**PASSAGE FOR REVIEW**

::::

Printed in The Wall Street Journal, page A13 Write to thomas@wsj.com.
Thomas Frank
By the standards of Washington, President Obama’s decision last week to open new areas off the nation’s coasts to oil drilling was something of a master stroke. With one deft move he both swiped a strong Republican issue from 2008 and defied environmentalists, an element of his coalition that is roundly despised on the right. The president also extended a hand to the people he trounced in the health-care debate, setting the stage for possible acts of bipartisanship in the future.

For a city that regards this kind of calculated “pivot” as the noblest form of statesmanship, the announcement was almost Clintonesque in its brilliance. Triangulation is back and the cherry trees are a-bloom as though in celebration.

The actual results of the offshore drilling itself are secondary considerations, if they come up at all. Essentially, we are going to allow drilling off the coast because “drill here, drill now” was a slogan that polled well during the last presidential campaign—which unfolded, you will recall, as gasoline prices were hitting $4 a gallon.

Now, I don’t know whether offshore drilling will be an environmental catastrophe; maybe if it’s done carefully everything will be fine. And while ending our dependence on OPEC would be a marvelous thing, I have no idea whether offshore drilling will do much in that regard.

But I have my doubts. “Drill here, drill now” was itself a purely political gesture, not a real solution to the problem. It was a way of pinning blame for the insane price of gasoline on liberals, who, according to legend, hold squishy pink ocean creatures in higher esteem than American consumers. Those who popularized the phrase were not asking us so much to resolve the energy question as to spit a little hate at an ugly stereotype.

But if what the president wants to do is to make sure that another oil shock of the 2008 variety doesn’t happen again, this is not the way. After all, oil didn’t zoom to $147 per barrel in ’08 and then plummet to $35 the next year because OPEC declared an embargo and then suddenly lifted it. Nor did it happen because Chinese motorists decided en masse to junk their cars.

::::

**ACTIVITY**
From the column on offshore drilling, copy the passage that starts with the words "Now, I don’t" and ends after the words "in that regard.". The items have no connection to the column on offshore drilling.

::::

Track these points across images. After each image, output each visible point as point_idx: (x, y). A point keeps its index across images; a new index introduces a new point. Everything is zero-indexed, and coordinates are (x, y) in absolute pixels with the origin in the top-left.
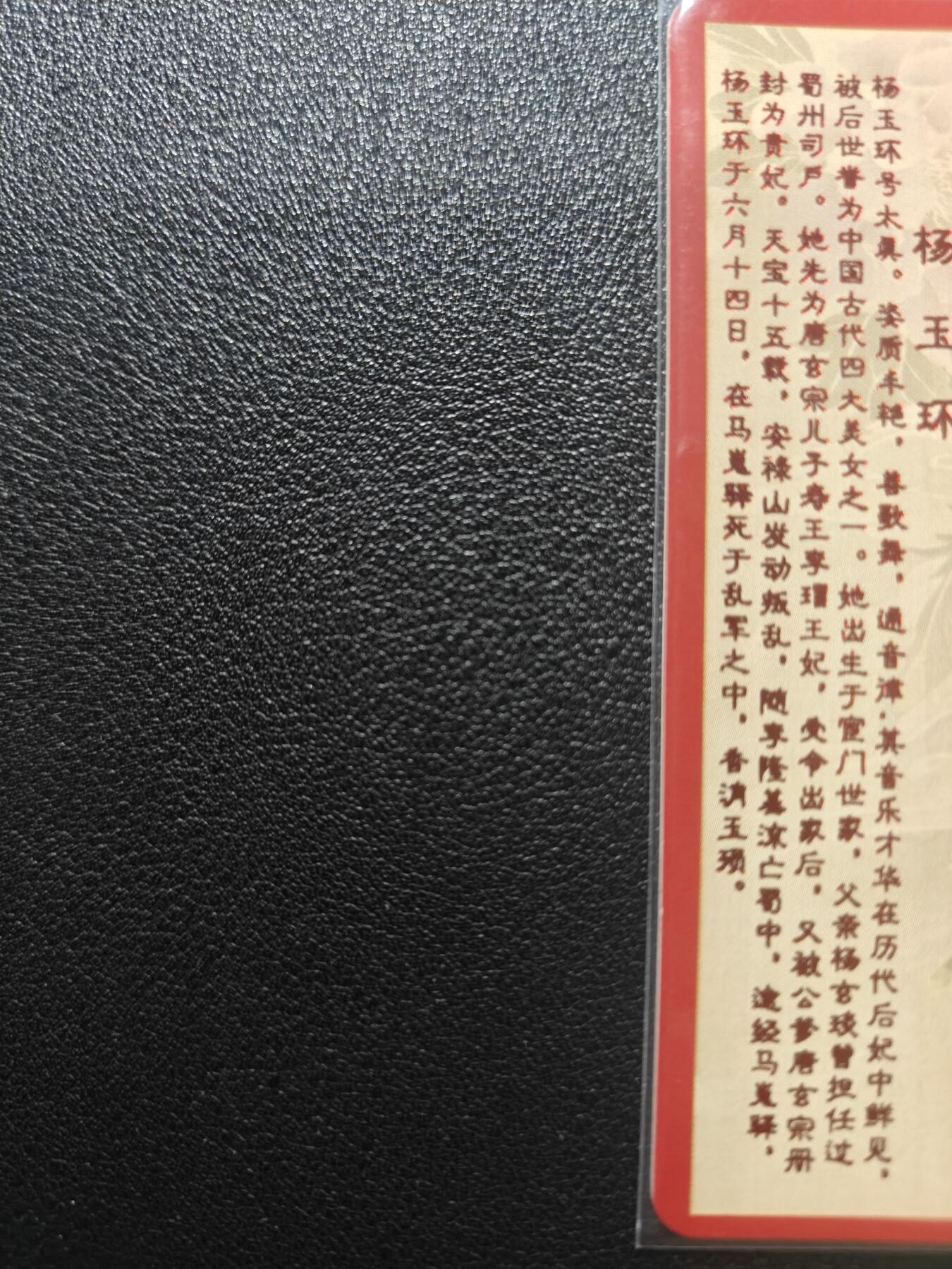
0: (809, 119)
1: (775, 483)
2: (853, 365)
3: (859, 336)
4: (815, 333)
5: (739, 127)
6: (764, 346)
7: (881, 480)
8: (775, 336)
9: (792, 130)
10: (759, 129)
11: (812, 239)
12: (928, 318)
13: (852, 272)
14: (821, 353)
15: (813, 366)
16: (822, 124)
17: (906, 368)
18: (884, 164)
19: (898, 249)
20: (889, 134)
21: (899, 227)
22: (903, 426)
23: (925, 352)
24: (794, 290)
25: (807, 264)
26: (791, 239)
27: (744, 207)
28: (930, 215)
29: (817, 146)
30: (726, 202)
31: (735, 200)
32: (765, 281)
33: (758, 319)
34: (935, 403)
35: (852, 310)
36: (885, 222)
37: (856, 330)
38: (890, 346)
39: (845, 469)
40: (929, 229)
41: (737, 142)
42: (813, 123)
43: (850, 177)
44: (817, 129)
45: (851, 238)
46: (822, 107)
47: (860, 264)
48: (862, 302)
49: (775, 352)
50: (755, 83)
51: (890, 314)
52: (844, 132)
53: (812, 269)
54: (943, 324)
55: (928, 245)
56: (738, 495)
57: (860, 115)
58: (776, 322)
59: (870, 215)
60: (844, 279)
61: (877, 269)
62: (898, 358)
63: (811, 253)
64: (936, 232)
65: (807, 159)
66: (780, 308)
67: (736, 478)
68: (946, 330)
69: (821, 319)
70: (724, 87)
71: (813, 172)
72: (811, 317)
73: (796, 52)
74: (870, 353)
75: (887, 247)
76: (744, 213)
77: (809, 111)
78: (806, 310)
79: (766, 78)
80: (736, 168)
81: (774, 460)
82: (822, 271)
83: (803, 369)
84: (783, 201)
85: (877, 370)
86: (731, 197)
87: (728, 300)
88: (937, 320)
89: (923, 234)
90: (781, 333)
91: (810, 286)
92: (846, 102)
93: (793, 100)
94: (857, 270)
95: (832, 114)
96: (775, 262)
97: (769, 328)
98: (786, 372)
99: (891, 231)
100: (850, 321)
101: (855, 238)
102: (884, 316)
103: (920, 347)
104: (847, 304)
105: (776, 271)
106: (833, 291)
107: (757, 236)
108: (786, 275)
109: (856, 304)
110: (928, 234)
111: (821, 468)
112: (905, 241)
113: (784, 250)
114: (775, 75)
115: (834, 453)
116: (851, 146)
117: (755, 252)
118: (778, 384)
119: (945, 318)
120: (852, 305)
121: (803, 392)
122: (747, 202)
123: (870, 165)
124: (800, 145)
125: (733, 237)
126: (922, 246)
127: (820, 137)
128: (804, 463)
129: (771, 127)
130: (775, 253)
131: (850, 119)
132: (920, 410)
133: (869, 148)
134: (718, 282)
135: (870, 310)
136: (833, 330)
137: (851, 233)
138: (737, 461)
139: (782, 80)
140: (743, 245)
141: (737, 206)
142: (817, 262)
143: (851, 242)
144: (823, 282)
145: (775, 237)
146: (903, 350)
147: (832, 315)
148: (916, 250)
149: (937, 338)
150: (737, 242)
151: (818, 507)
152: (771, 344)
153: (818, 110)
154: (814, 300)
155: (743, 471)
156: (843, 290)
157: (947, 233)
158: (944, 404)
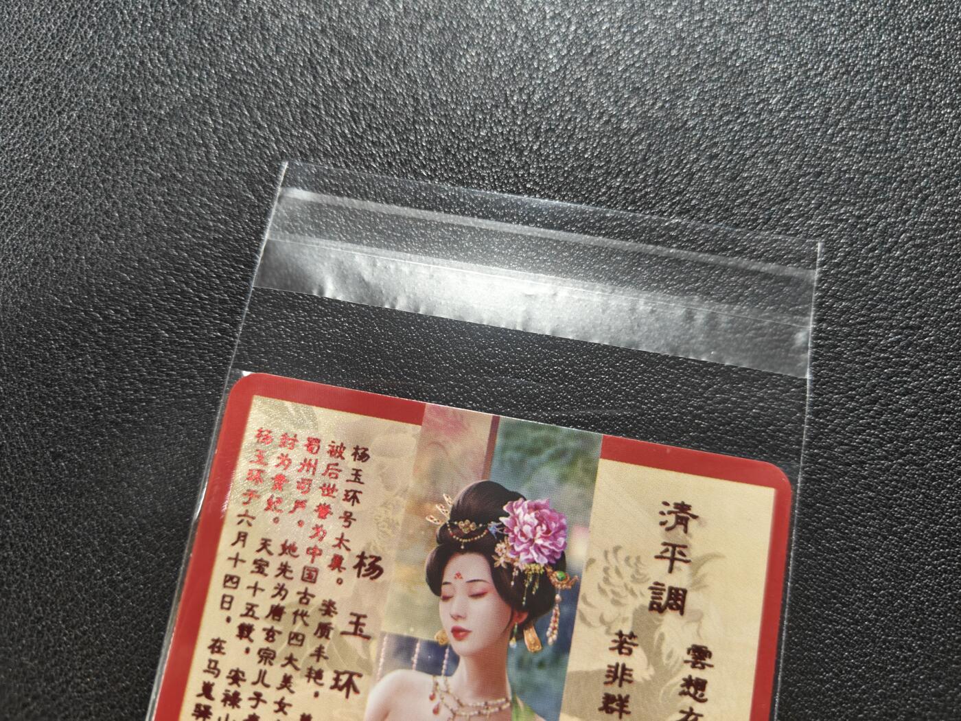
0: (305, 468)
1: (228, 709)
2: (297, 638)
3: (305, 618)
4: (277, 612)
5: (259, 467)
6: (242, 616)
7: (298, 718)
8: (250, 610)
9: (293, 474)
10: (271, 470)
11: (288, 549)
12: (352, 614)
13: (310, 576)
14: (278, 627)
15: (270, 634)
16: (314, 473)
17: (330, 645)
18: (347, 506)
19: (344, 564)
20: (355, 486)
21: (348, 549)
22: (321, 685)
23: (346, 638)
24: (269, 582)
25: (282, 564)
26: (275, 547)
27: (250, 520)
28: (369, 544)
29: (306, 487)
30: (239, 516)
31: (246, 514)
32: (252, 572)
33: (242, 596)
34: (344, 673)
35: (305, 601)
36: (339, 545)
37: (304, 615)
38: (324, 630)
39: (277, 707)
40: (367, 555)
41: (256, 477)
42: (307, 471)
43: (323, 511)
44: (309, 476)
45: (314, 552)
46: (316, 462)
47: (316, 571)
48: (313, 596)
49: (248, 621)
50: (277, 439)
51: (329, 608)
52: (326, 480)
53: (284, 569)
54: (362, 620)
55: (365, 565)
56: (203, 712)
57: (340, 471)
58: (254, 601)
59: (331, 539)
60: (303, 579)
61: (327, 577)
62: (327, 637)
63: (286, 558)
64: (372, 557)
65: (298, 495)
66: (258, 592)
67: (204, 701)
68: (364, 625)
69: (283, 604)
70: (256, 440)
71: (300, 504)
72: (277, 601)
73: (308, 422)
74: (310, 632)
75: (337, 563)
76: (250, 525)
77: (307, 463)
78: (274, 596)
79: (285, 437)
80: (251, 495)
81: (231, 693)
82: (291, 572)
83: (264, 635)
84: (276, 520)
85: (310, 645)
86: (243, 513)
87: (226, 581)
88: (359, 617)
89: (362, 557)
90: (255, 609)
91: (281, 580)
92: (332, 460)
93: (299, 454)
94: (314, 574)
95: (322, 467)
96: (261, 560)
97: (248, 604)
98: (252, 635)
99: (342, 552)
100: (302, 608)
101: (318, 552)
102: (324, 608)
103: (343, 633)
104: (302, 596)
105: (260, 567)
106: (295, 586)
107: (254, 542)
108: (267, 570)
109: (308, 597)
110: (366, 558)
111: (261, 704)
112: (350, 560)
113: (270, 553)
114: (291, 436)
115: (271, 695)
116: (329, 490)
117: (250, 552)
118: (245, 643)
119: (365, 616)
120: (305, 597)
121: (260, 651)
122: (253, 518)
123: (338, 505)
124: (295, 485)
125: (238, 539)
126: (359, 566)
127: (310, 481)
128: (250, 699)
129: (280, 471)
130: (263, 555)
131: (333, 472)
132: (335, 676)
133: (340, 493)
134: (222, 567)
135: (316, 603)
136: (289, 611)
137: (315, 548)
138: (207, 690)
139: (295, 440)
140: (244, 546)
141: (246, 519)
142: (289, 564)
143: (314, 555)
144: (290, 579)
145: (265, 544)
146: (331, 635)
147: (291, 601)
148: (355, 567)
149: (356, 629)
150: (240, 543)
152: (246, 615)
153: (313, 463)
154: (281, 590)
155: (209, 697)
156: (301, 587)
157: (378, 559)
158: (351, 674)
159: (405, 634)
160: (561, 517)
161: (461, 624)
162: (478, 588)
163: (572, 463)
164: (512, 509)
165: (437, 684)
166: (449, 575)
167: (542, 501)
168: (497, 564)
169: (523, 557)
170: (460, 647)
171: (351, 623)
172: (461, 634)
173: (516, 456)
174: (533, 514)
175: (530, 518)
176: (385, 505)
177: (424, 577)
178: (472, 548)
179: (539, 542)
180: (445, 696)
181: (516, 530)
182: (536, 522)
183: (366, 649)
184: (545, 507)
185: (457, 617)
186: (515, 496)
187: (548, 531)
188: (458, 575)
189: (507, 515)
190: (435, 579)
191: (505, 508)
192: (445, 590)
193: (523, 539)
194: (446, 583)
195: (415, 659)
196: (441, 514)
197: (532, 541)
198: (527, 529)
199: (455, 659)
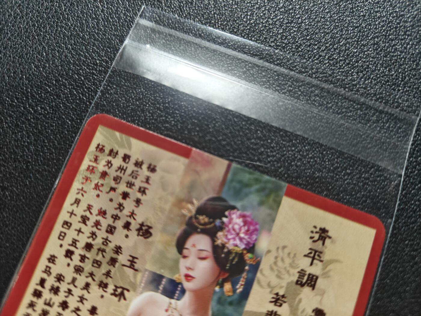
0: (120, 170)
1: (52, 296)
2: (97, 264)
3: (104, 253)
4: (88, 247)
5: (94, 164)
6: (69, 245)
7: (89, 308)
8: (74, 243)
9: (112, 172)
10: (101, 168)
11: (102, 213)
12: (131, 256)
13: (111, 230)
14: (88, 255)
15: (83, 258)
16: (124, 174)
17: (115, 271)
18: (139, 195)
19: (131, 227)
20: (146, 185)
21: (134, 219)
22: (105, 291)
23: (125, 268)
24: (87, 229)
25: (97, 221)
26: (95, 211)
27: (84, 194)
28: (147, 219)
29: (118, 181)
30: (78, 189)
31: (82, 189)
32: (79, 222)
33: (71, 234)
34: (121, 287)
35: (105, 243)
36: (130, 216)
37: (103, 251)
38: (113, 261)
39: (79, 299)
40: (145, 224)
41: (91, 169)
42: (121, 172)
43: (125, 195)
44: (121, 175)
45: (116, 218)
46: (127, 168)
47: (115, 228)
48: (110, 242)
49: (72, 248)
50: (107, 151)
51: (118, 250)
52: (130, 179)
53: (97, 224)
54: (135, 260)
55: (142, 230)
56: (37, 294)
57: (138, 175)
58: (77, 238)
59: (126, 212)
60: (107, 231)
61: (120, 231)
62: (114, 266)
63: (100, 218)
64: (147, 226)
65: (113, 184)
66: (81, 234)
67: (39, 288)
68: (135, 263)
69: (93, 243)
70: (95, 150)
71: (113, 189)
72: (90, 241)
73: (126, 145)
74: (104, 262)
75: (127, 226)
76: (82, 195)
77: (122, 167)
78: (89, 238)
79: (111, 151)
80: (87, 179)
81: (55, 287)
82: (101, 226)
83: (79, 258)
84: (98, 196)
85: (104, 268)
86: (80, 188)
87: (64, 224)
88: (134, 258)
89: (142, 225)
90: (77, 243)
91: (95, 229)
92: (136, 169)
93: (117, 162)
94: (113, 229)
95: (129, 171)
96: (86, 216)
97: (73, 239)
98: (73, 257)
99: (131, 220)
100: (103, 247)
101: (117, 218)
102: (115, 249)
103: (124, 265)
104: (104, 240)
105: (84, 220)
106: (102, 234)
107: (83, 205)
108: (87, 222)
109: (108, 242)
110: (144, 226)
111: (71, 296)
112: (134, 225)
113: (91, 213)
114: (115, 151)
115: (77, 292)
116: (130, 185)
117: (80, 211)
118: (68, 260)
119: (137, 258)
120: (106, 241)
121: (76, 266)
122: (85, 192)
123: (134, 194)
124: (112, 178)
125: (75, 202)
126: (139, 230)
127: (121, 178)
128: (65, 292)
129: (106, 169)
130: (88, 214)
131: (134, 175)
132: (114, 288)
133: (136, 188)
134: (63, 216)
135: (112, 246)
136: (95, 248)
137: (117, 216)
138: (42, 282)
139: (117, 153)
140: (77, 207)
141: (81, 192)
142: (100, 222)
143: (115, 219)
144: (100, 229)
145: (89, 208)
146: (117, 265)
147: (98, 242)
148: (137, 230)
149: (131, 264)
150: (76, 205)
151: (63, 309)
152: (72, 245)
153: (125, 168)
154: (93, 235)
155: (43, 286)
156: (105, 235)
157: (150, 227)
158: (124, 289)
159: (158, 272)
160: (256, 224)
161: (191, 273)
162: (204, 254)
163: (268, 196)
164: (230, 214)
165: (171, 303)
166: (188, 244)
167: (247, 213)
168: (216, 243)
169: (232, 242)
170: (187, 285)
171: (129, 260)
172: (190, 278)
173: (238, 186)
174: (241, 220)
175: (240, 221)
176: (160, 199)
177: (174, 243)
178: (204, 232)
179: (242, 235)
180: (174, 311)
181: (230, 226)
182: (242, 224)
183: (135, 277)
184: (249, 217)
185: (189, 269)
186: (233, 208)
187: (248, 230)
188: (194, 246)
189: (226, 217)
190: (181, 245)
191: (227, 213)
192: (185, 252)
193: (233, 232)
194: (187, 249)
195: (161, 288)
196: (190, 209)
197: (238, 234)
198: (237, 227)
199: (183, 291)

::::

**SOLVED EXERCISE**
Now, I don’t know whether offshore drilling will be an environmental catastrophe; maybe if it’s done carefully everything will be fine. And while ending our dependence on OPEC would be a marvelous thing, I have no idea whether offshore drilling will do much in that regard.